Saranno i figli Antonio e Gregorio ad impegnarsi per mantenere il voto e realizzare l’ambizioso progetto di un monumentale giardino. In particolare Gregorio, cardinale vescovo di Padova e futuro santo, ne ispirò la simbologia: un percorso che portasse sulla via della perfezione, dall’errore alla verità e dall’ignoranza alla rivelazione.

Il compito della realizzazione del progetto del giardino di Valsanzibio venne affidato nel 1665 all’architetto e fontaniere pontificio Luigi Bernini, fratello del più noto Gianlorenzo, che creerà un insieme barocco fatto di simbologie e allusioni alla mitologia classica che fonde architettura, piante e acqua.

Il giardino di Valsanzibio conta 70 statue, 16 fontane, 3 laghetti, 3 giochi d’acqua, 75 mila metri quadrati di siepi potate, 800 piante secolari, più della metà delle quali piantate tra il 1665 e il 1669. La famiglia Barbarigo poteva permettersi all’epoca di far arrivare via mare, con lunghi viaggi, piante ancora sconosciute e offrire così ai propri ospiti un giro del mondo grazie al giardino. Da oltreoceano arrivarono sequoie, magnolie grandiflora, cipressi dell’Arizona, cedri della California: un magnifico esemplare di cedro ha circa 400 anni ed è probabilmente il più antico d’Europa.

Il percorso inizia dal sontuoso Portale di Diana, con statue e bassorilievi che si specchiano in un laghetto, ciò che rimane dell’antico approdo dal quale venivano accolti i visitatori che arrivavano in barca da Venezia. Oggi, come allora, stupisce l’imponenza del portale che segna da un lato l’inizio del percorso spirituale verso la salvezza e dall’altro indica la potenza della famiglia Barbarigo, tanto che a controllare l’ingresso c’è la testa di un uomo barbuto, emblema dei proprietari.

Da qui parte uno degli assi principali del giardino, ortogonale all’altro che si incontrerà più avanti. Il percorso inizia con la peschiera del Bagno di Diana, la Fontana dell’Iride (con quattro zampilli che ricreano lo spettacolo dell’arcobaleno) e la Peschiera dei Venti.

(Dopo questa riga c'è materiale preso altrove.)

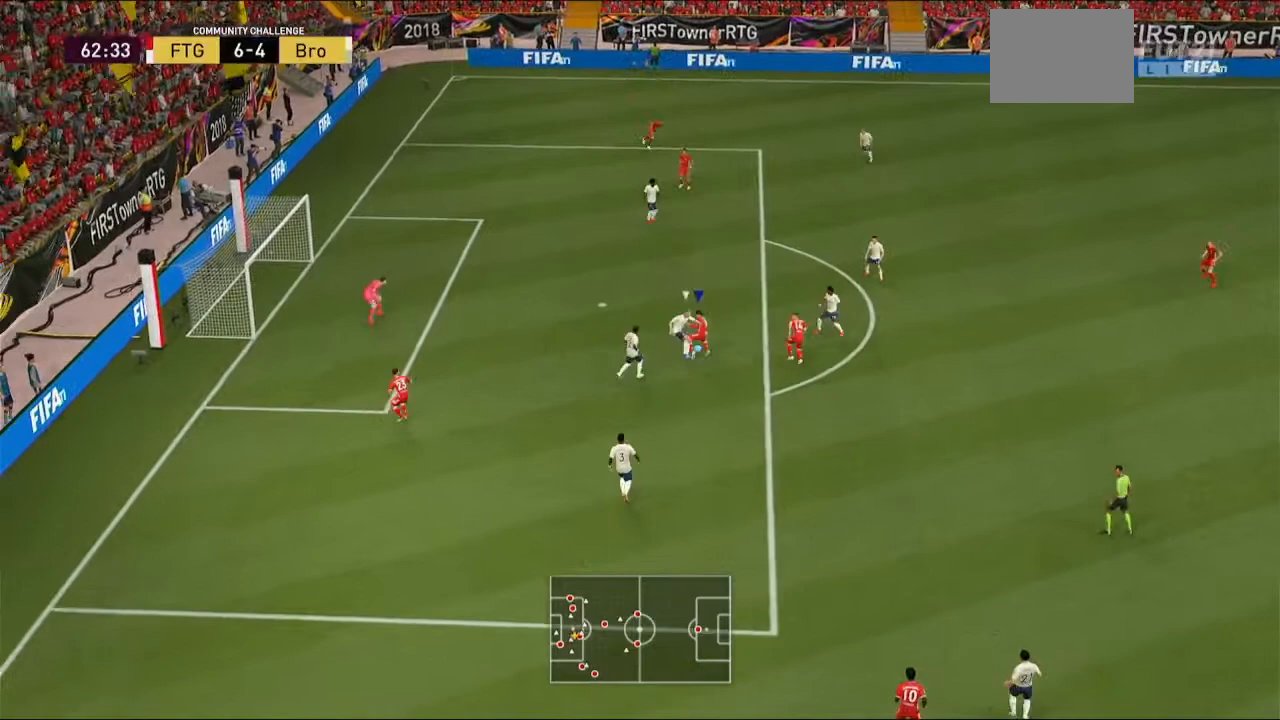
{"buttons": [], "left_stick": "up", "right_stick": "center", "events": []}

Si raggiunge quindi l’ottagonale Fontana della Pila, collocata esattamente al centro del giardino di Valsanzibio, equidistante dai quattro quadranti principali del percorso contraddistinti ognuno da un particolare: la Grotta dell’Eremita, il Labirinto, l’Isola dei Conigli, la Statua del Tempo.

Da qui si vede per la prima volta la villa e l’istinto del visitatore sarebbe quello di raggiungerla subito. Ma la giusta via, pensata dall’ideatore, è dalla parte opposta: Mercurio che suona il flauto indica la strada verso il Labirinto, invita ad evitare facili scorciatoie e a proseguire nella ricerca spirituale.

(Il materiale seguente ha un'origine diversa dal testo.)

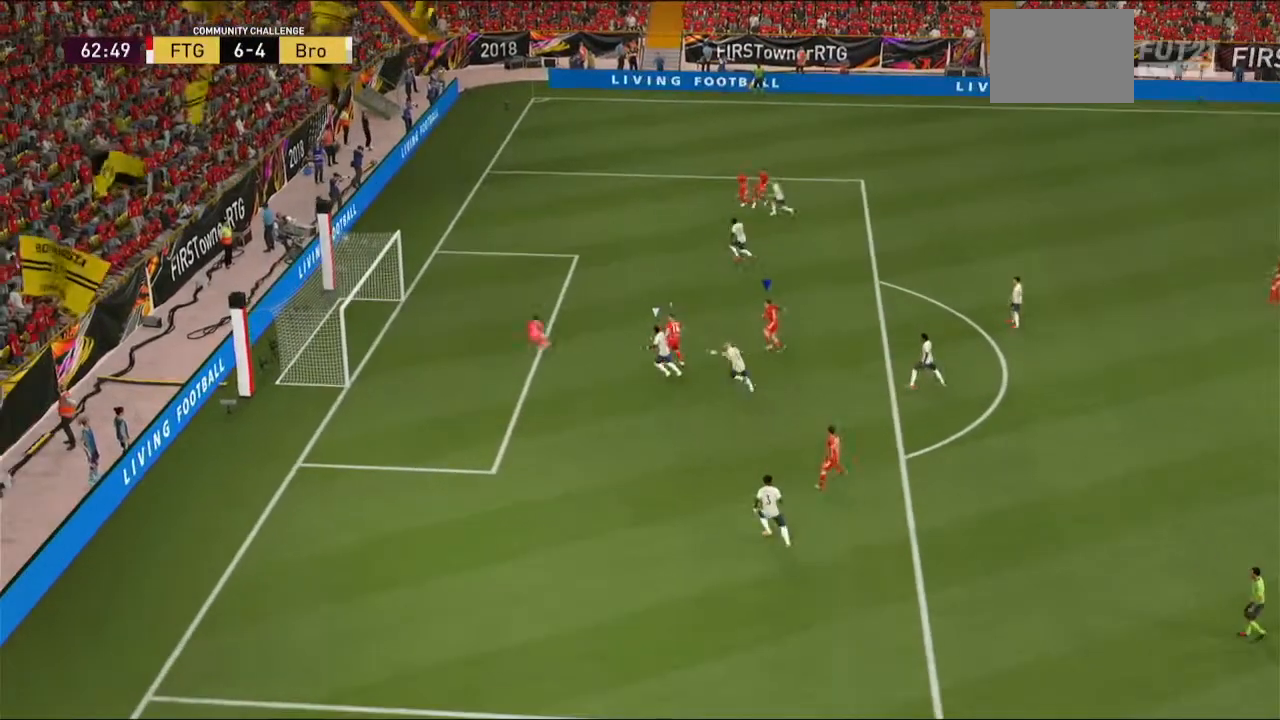
{"buttons": [], "left_stick": "center", "right_stick": "center", "events": [[467, "left_stick", "center"]]}
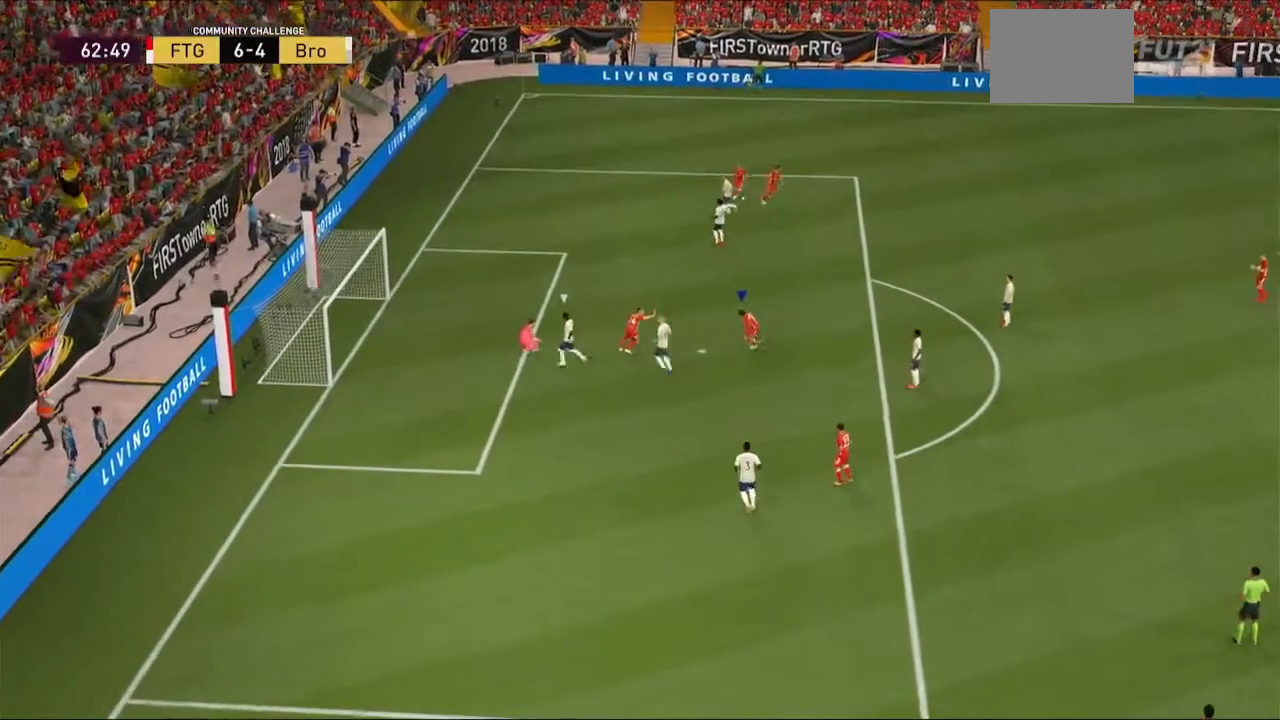
{"buttons": ["L1", "R1"], "left_stick": "center", "right_stick": "center", "events": [[400, "R1", "down"], [467, "L1", "down"]]}
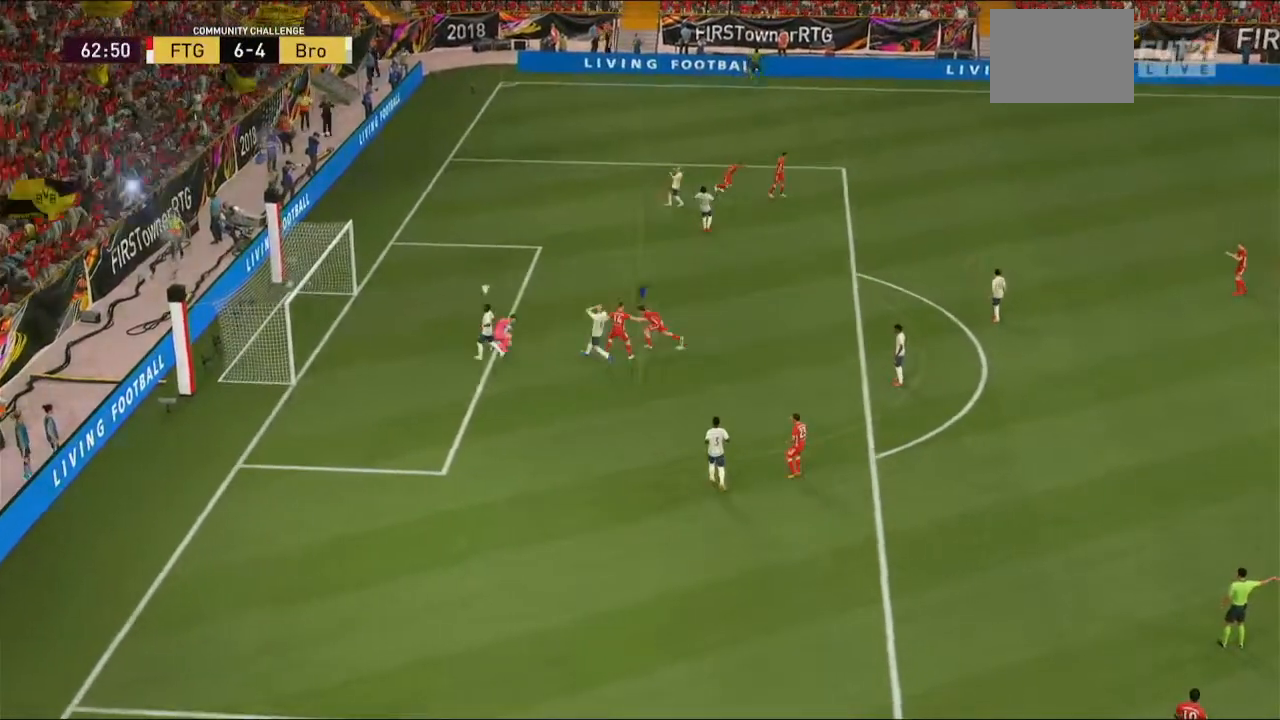
{"buttons": [], "left_stick": "center", "right_stick": "center", "events": [[33, "R1", "up"], [67, "L1", "up"], [100, "A", "down"], [100, "R1", "down"], [167, "L1", "down"], [300, "L1", "up"], [367, "L1", "down"], [467, "A", "up"], [500, "L1", "up"], [500, "R1", "up"]]}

Con un percorso di circa un chilometro e mezzo, il Labirinto simboleggia l’allegoria della vita con sette vie trabocchetto a rappresentare i sette vizi capitali. Se la confusione, tra le alte siepi realizzate con seimila arbusti di bosso, può assalire il visitatore, il consiglio è quello di lasciarsi alle spalle i vizi e pensare, in maniera positiva, che c’è sempre una via d’uscita. E per chi è in grande difficoltà, c’è sempre la possibilità di chiedere – e ottenere – aiuto dall’alto: aiuto che può essere visto in chiave spirituale ma anche in chiave materiale visto che nella torretta centrale c’è sempre un vigilante. La forza e la determinazione saranno comunque utili per raggiungere l’obiettivo finale: la torretta centrale rialzata da dove si potranno avere le idee più chiare sulla propria vita.

Il successivo passaggio è alla Grotta dell’Eremita, una nicchia artificiale al centro di un bel prato, adatta a momenti di riflessione.

Si prosegue il percorso e le sorprese continuano. L’Isola dei Conigli, un laghetto con al centro un’isola con simpatici conigli che entrano ed escono dalle aperture alla base del padiglione esagonale, suggerisce la meditazione sui limiti dell’uomo, stretto fra i confini dello spazio e del tempo.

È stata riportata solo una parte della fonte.